Overkill from the school.

Via NJ Com:

A New Jersey school district that allegedly suspended two high school students this week over a gun photo taken during a family visit to a private shooting range is facing community backlash and the threat of a lawsuit over district policies.

The photo of four rifles, ammunition clips and a gun duffel bag was shared by one of the students on the social media app Snapchat with the caption “fun day at the range,” according to Lacey Township resident Amanda Buron, a family friend of one of the students.

A screen capture of the image made the rounds among other students and later brought to the attention of Lacey Township High School officials. Buron said the students received a five-day in-school suspension for violating the school’s policy on weapons possession.

News of the suspension soon circulated on social media groups for Lacey and quickly drew hundreds of responses harshly criticizing the district’s action and its policy on weapons, which many called overly broad.

Lacey schools Superintendent Craig Wigley said in an email to NJ Advance Media on Thursday that “information posted on social media is incorrect” and that private matters involving students cannot be discussed.
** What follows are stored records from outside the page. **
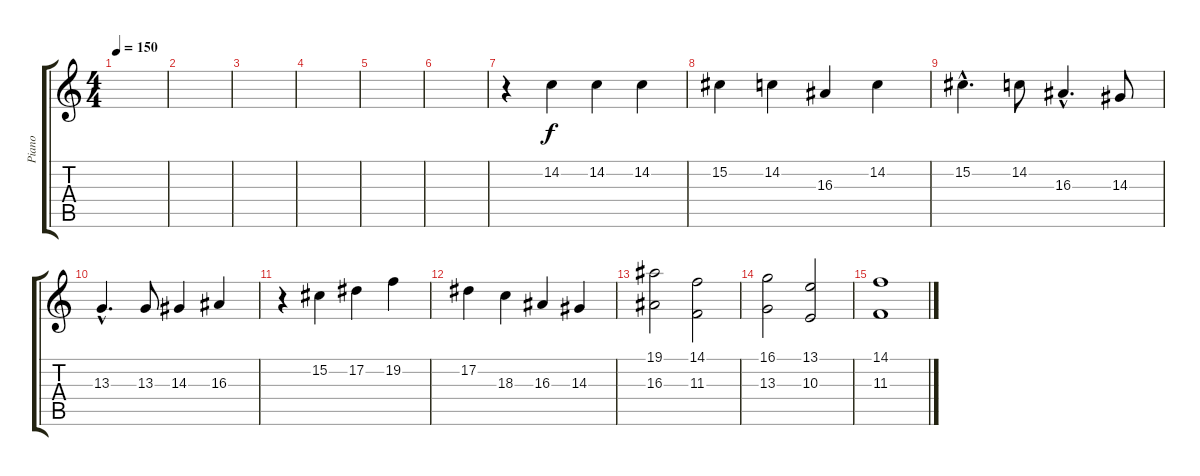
\track ("Piano" "Piano") {instrument brightacousticpiano}
\staff {score tabs}
\tuning (Eb4 Bb3 Gb3 Db3 Ab2 Eb2) {hide}
\ts (4 4)
\tempo 150
\clef g2
\ks c
|
|
|
|
|
|
r.4{volume 13} 14.2.4 14.2.4 14.2.4 |
15.2.4 14.2.4 16.3.4 14.2.4 |
15.2{hac}.4{d} 14.2.8 16.3{hac}.4{d} 14.3.8 |
13.3{hac}.4{d} 13.3.8 14.3.4 16.3.4 |
r.4 15.2.4 17.2.4 19.2.4 |
17.2.4 18.3.4 16.3.4 14.3.4 |
(19.1 16.3).2 (14.1 11.3).2 |
(16.1 13.3).2 (13.1 10.3).2 |
(14.1 11.3).1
He declined to say what aspect of the accounts posted on social media is inaccurate.[…]

The controversy at Lacey’s high school has drawn the attention of a New Jersey gun advocacy group, which sent a cease and desist letter to the district threatening a lawsuit if its policy remained unchanged and the suspension of the students was not overturned.

The Association of New Jersey Rifle & Pistol Clubs letter cited the rule stating students could be suspended for up to a year if they are “reported to be in possession of a weapon of any type for any reason or purpose on or off school grounds.”
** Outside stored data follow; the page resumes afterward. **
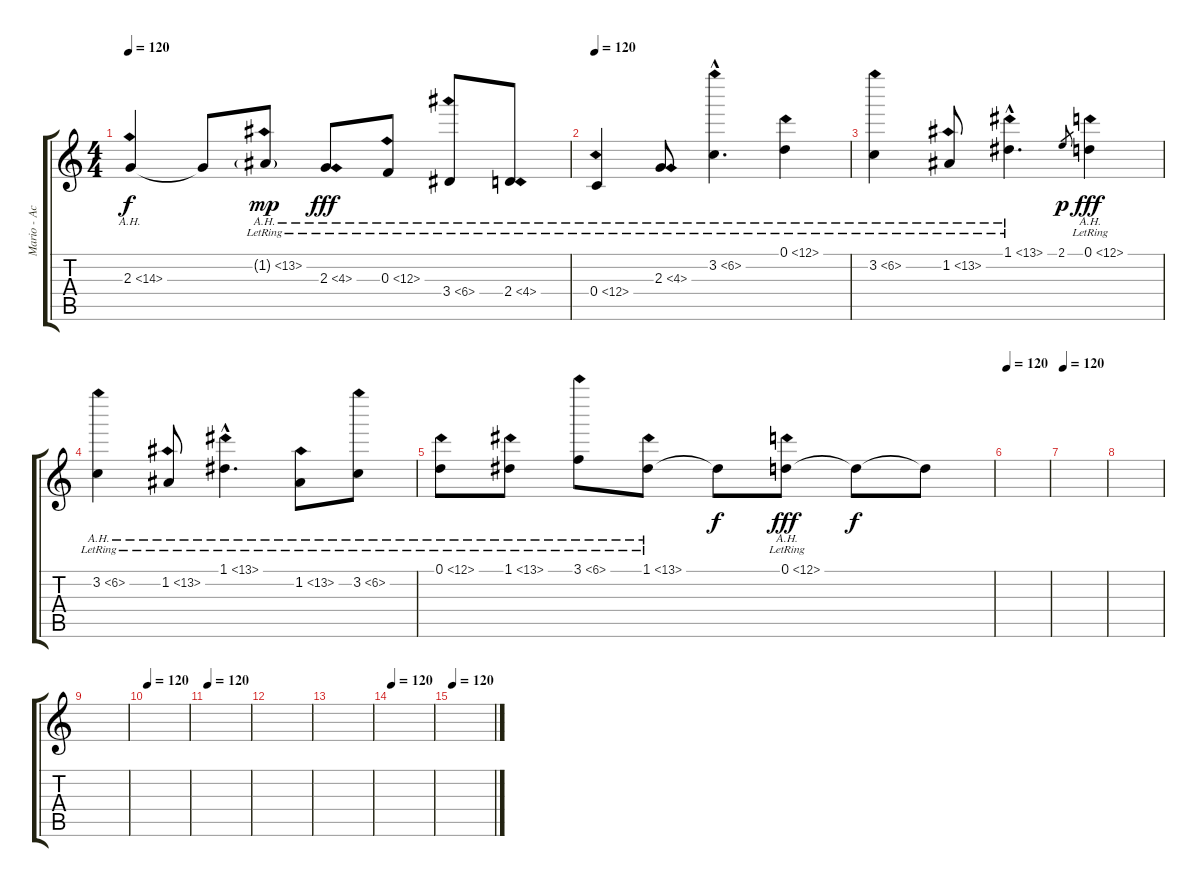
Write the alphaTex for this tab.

\track ("Mario - Ac." "Mario - Ac") {instrument acousticguitarsteel}
\staff {score tabs}
\tuning (D4 A3 F3 C3 G2 C2) {hide}
\ts (4 4)
\tempo 120
\clef g2
\ks c
2.3{ah 12 t}.4{dy f} 2.3{t}.8 1.2{ah 12 g lr}.8{dy mp} 2.3{ah 2 lr}.8{dy fff} 0.3{ah 12 lr}.8 3.4{ah 3 lr}.8 2.4{ah 2 lr}.8 |
\tempo 120
0.4{ah 12 lr}.4 2.3{ah 2 lr}.8 3.2{ah 3 hac lr}.4{d} 0.1{ah 12 lr}.4 |
3.2{ah 3 lr}.4 1.2{ah 12 lr}.8 1.1{ah 12 hac lr}.4{d} 2.1.8{gr dy p} 0.1{ah 12 lr}.4{dy fff} |
3.2{ah 3 lr}.4 1.2{ah 12 lr}.8 1.1{ah 12 hac lr}.4{d} 1.2{ah 12 lr}.8 3.2{ah 3 lr}.8 |
0.1{ah 12 lr}.8 1.1{ah 12 lr}.8 3.1{ah 3 lr}.8 1.1{ah 12 lr}.8 1.1{t}.8{dy f} 0.1{ah 12 lr}.8{dy fff} 0.1{t}.8{dy f} 0.1{t}.8 |
\tempo 120
|
\tempo 120
|
|
|
\tempo 120
|
\tempo 120
|
|
|
\tempo 120
|
\tempo 120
Multiple attempts by NJ Advance Media to reach the students and their families were unsuccessful. Buron said both families are upset at how the incident was handled. Both teens feel behind in Advance Placement courses due to the in-school suspensions, she said.

ANJRPC, the gun group, said the bigger issue is with the policy itself.

“The policy is clearly wrong and violates the Second Amendment,” ANJRPC executive director Scott Bach said. “We hope that they’re reasonable people and they will fix it. If they don’t, we’re prepared to take legal action.”

The ANJRPC also demanded Lacey school officials apologize to the two boys and clear their records.

“Schools do not have the authority to chill the rights of their students off of school grounds, and this blatant infringement of constitutional rights will not be tolerated,” Bach said. “I don’t care if no students were disciplined. The policy has got to go.”